(a) What is hashing function? Explain any four hashing functions with examples. (b) Write notes on the following: (i) Overflow handling in hashing (ii) Static tree tables
Q.) (a) What is hashing function? Explain any four hashing functions with examples. (b) Write notes on the following: (i) Overflow handling in hashing (ii) Static tree tables
Subject: Data Structure and Algorithm(a) What is a Hashing Function?
A hashing function is an algorithm that takes an input (or 'message') and returns a fixed-size string of bytes. The output is typically a 'hash code' or 'hash value'. Hashing functions are designed to be a one-way function, which means it should be computationally infeasible to reverse the operation or find two different inputs that produce the same hash value (a condition known as a collision). Hashing functions are widely used in computer science for various applications such as data retrieval, cryptographic security, and data integrity verification.

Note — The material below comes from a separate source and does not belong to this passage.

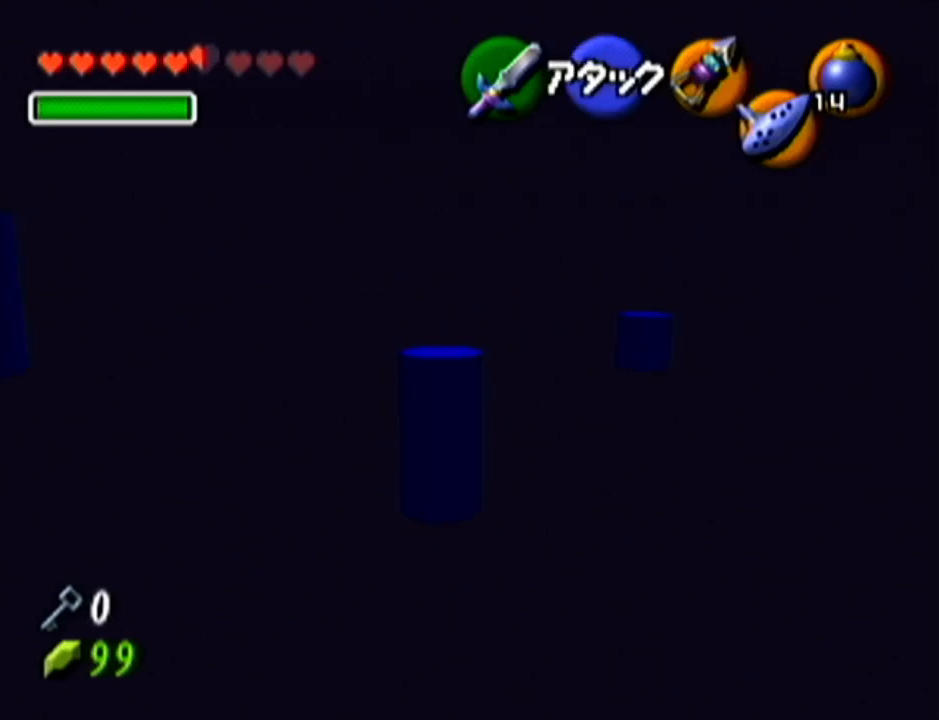
{"buttons": ["A"], "left_stick": "up-right", "events": [[217, "left_stick", "up-right"]]}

Four Hashing Functions with Examples:
MD5 (Message Digest Algorithm 5):
- Purpose: Originally designed for cryptographic purposes but now considered broken and unsuitable for further use because it's vulnerable to hash collisions.
- Output Size: 128-bit hash value.
- Example:
plaintext Input: "Hello, World!" MD5 Hash: "65a8e27d8879283831b664bd8b7f0ad4"
SHA-1 (Secure Hash Algorithm 1):
- Purpose: Designed by the National Security Agency (NSA) to be part of the Digital Signature Algorithm. Like MD5, SHA-1 is also no longer considered secure against well-funded attackers.
- Output Size: 160-bit hash value.
- Example:
plaintext Input: "Hello, World!" SHA-1 Hash: "2ef7bde608ce5404e97d5f042f95f89f1c232871"
SHA-256 (Secure Hash Algorithm 256-bit):
- Purpose: Part of the SHA-2 family, designed by the NSA, and widely used for secure applications including in blockchain and SSL certificates.
- Output Size: 256-bit hash value.
- Example:
plaintext Input: "Hello, World!" SHA-256 Hash: "a591a6d40bf420404a011733cfb7b190d62c65bf0bcda32b57b277d9ad9f146e"
CRC32 (Cyclic Redundancy Check):
- Purpose: A checksum hashing function used to detect accidental changes to raw data in digital networks and storage devices.
- Output Size: 32-bit hash value.
- Example:
plaintext Input: "Hello, World!" CRC32 Hash: "1c291ca3"
(b) Notes on the following:
(i) Overflow Handling in Hashing
Overflow occurs in hashing when a hash function generates the same index for more than one key, which is known as a collision. Handling collisions is critical to maintain the efficiency of a hash table. There are several methods to handle overflow:
Chaining:
- Each slot of the hash table contains a linked list of entries that hash to the same index.
- When a collision occurs, the item is added to the list at that index.
Open Addressing:
- All elements are stored in the hash table itself.
- When a collision occurs, the table is probed sequentially or by another hashing function to find an empty slot.
Double Hashing:
- A form of open addressing with a secondary hash function.
- If a collision occurs, the secondary hash function is used to calculate the interval between probes.
Rehashing:
- The hash table is resized and all existing items are rehashed and inserted into the new table.
- This is often done when the load factor of the table exceeds a certain threshold.
(ii) Static Tree Tables
Static tree tables refer to a data structure that uses a tree-like model to organize static data in a hierarchical manner. The term 'static' implies that the structure of the tree and the data it contains do not change over time. Binary search trees, AVL trees, and B-trees are examples of static tree tables.
Characteristics of Static Tree Tables:
- Ordered: The tree maintains data in a sorted order, allowing for efficient search operations.
- Balanced: Some static trees (like AVL trees) maintain balance to ensure that operations such as insertions, deletions, and searches can be performed in logarithmic time.
- Immutable: Once constructed, the structure does not change, which simplifies the design and can improve performance for read-only access patterns.
Applications of Static Tree Tables:
- Database Indexing: Used to index records for efficient retrieval.
- File Systems: The directory structure can be represented as a static tree.
- Lookup Tables: Used in applications where fast lookup of static data is required.
Static tree tables are particularly useful when the dataset does not change, or changes infrequently, and when there is a need for fast search and retrieval operations.